At this point, we all knew who Peter was and how he had been "murdered" by Sirius Black twelve years prior, just all that was of a sudden changed when this bomb was dropped at the cease of Chapter Seventeen — who could finish reading after that?

Rupert Grint, Emma Watson, and Daniel Radcliffe in Harry Potter and the Prisoner of Azkaban Image: Warner Bros. Pictures

x. Increase the action

A chase. A fight scene. A race against time. Few things increase the pace of a story like a sense of urgency and danger! Even if you are writing a story with a lower pace, exciting plot points are necessary to continue your readers hooked. So, whether it comes from a battle of wits or a fist fight, make sure you lot include some action. (And don't forget to use some splendid verbs to get in popular.)

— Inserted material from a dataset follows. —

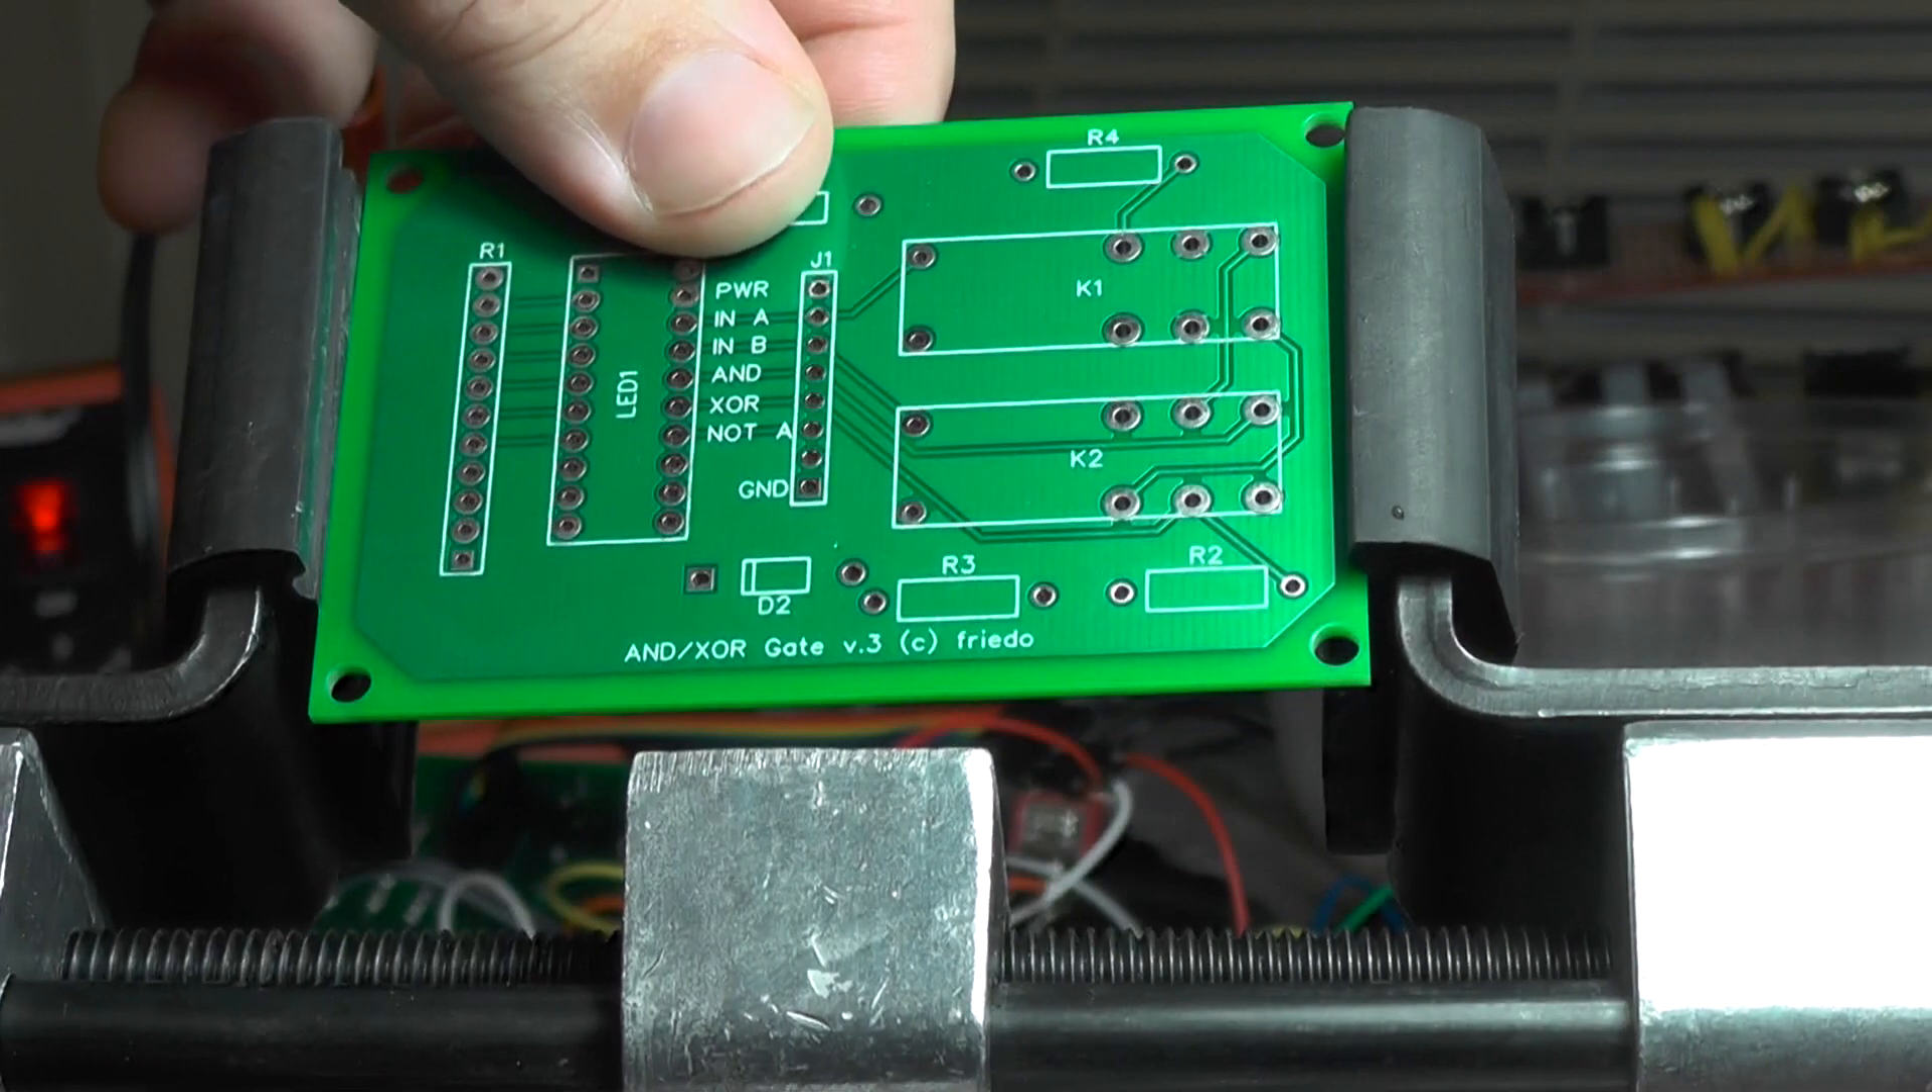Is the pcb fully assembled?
No.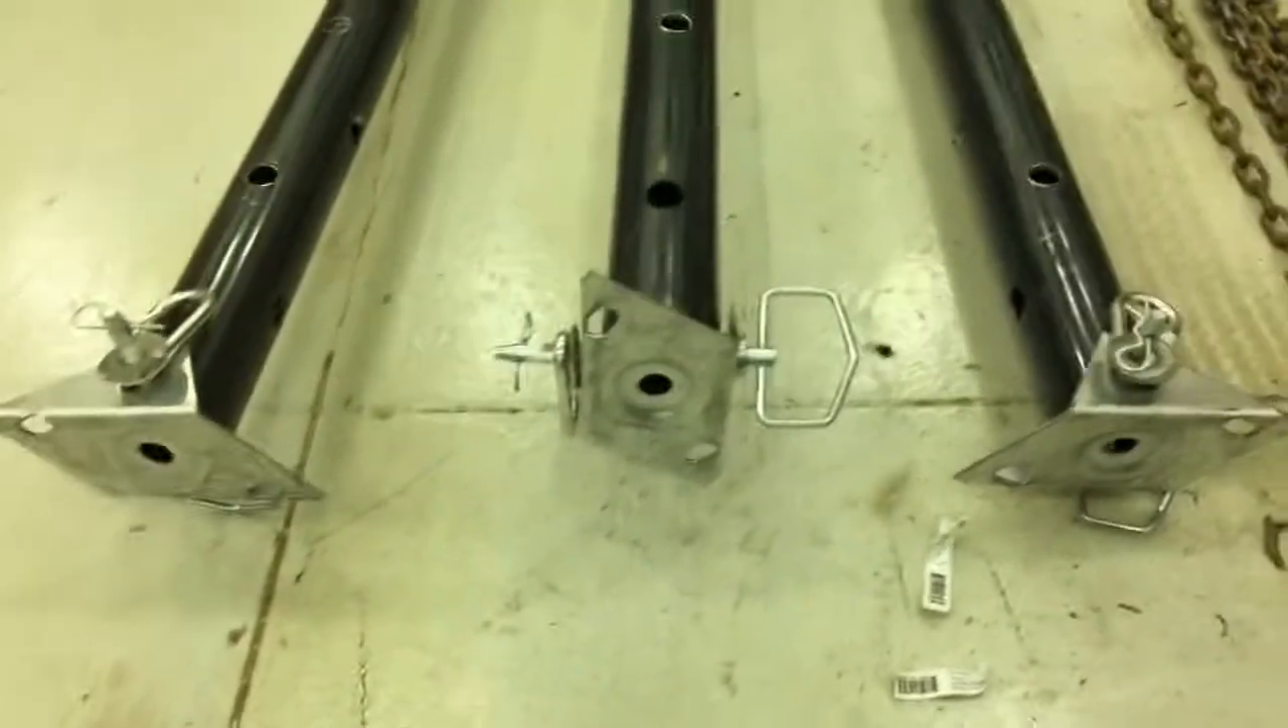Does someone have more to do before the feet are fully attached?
No.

Here is an example from Miss Peregrine's Abode for Peculiar Children.

"Chaos broke out. Panicked animals ricocheted off one some other, throwing united states confronting the wall and so many times I got lightheaded. The hollow allow out an ear-splitting screech and began to lift sheep to its slavering jaws i after another, taking a blood-spurting bite from each and so tossing information technology bated like a gluttonous king gorging at a medieval banquet."

The children are beingness chased and hunted and their simply choice is to run. They spend the last two chapters of the volume trying to do this, which eventually leads to their escape from Cairnholm Island.

There is no formula for a great story: it tin be either fast or dull depending on how it is told. So, don't be agape to play with your story's pacing and explore different means in which a scene can be slowed down or sped up until you find the right fit. Above all, remember that nailing the step is a matter of balance.


What techniques have you used to modify the pacing of your story? Let us know in the comments beneath!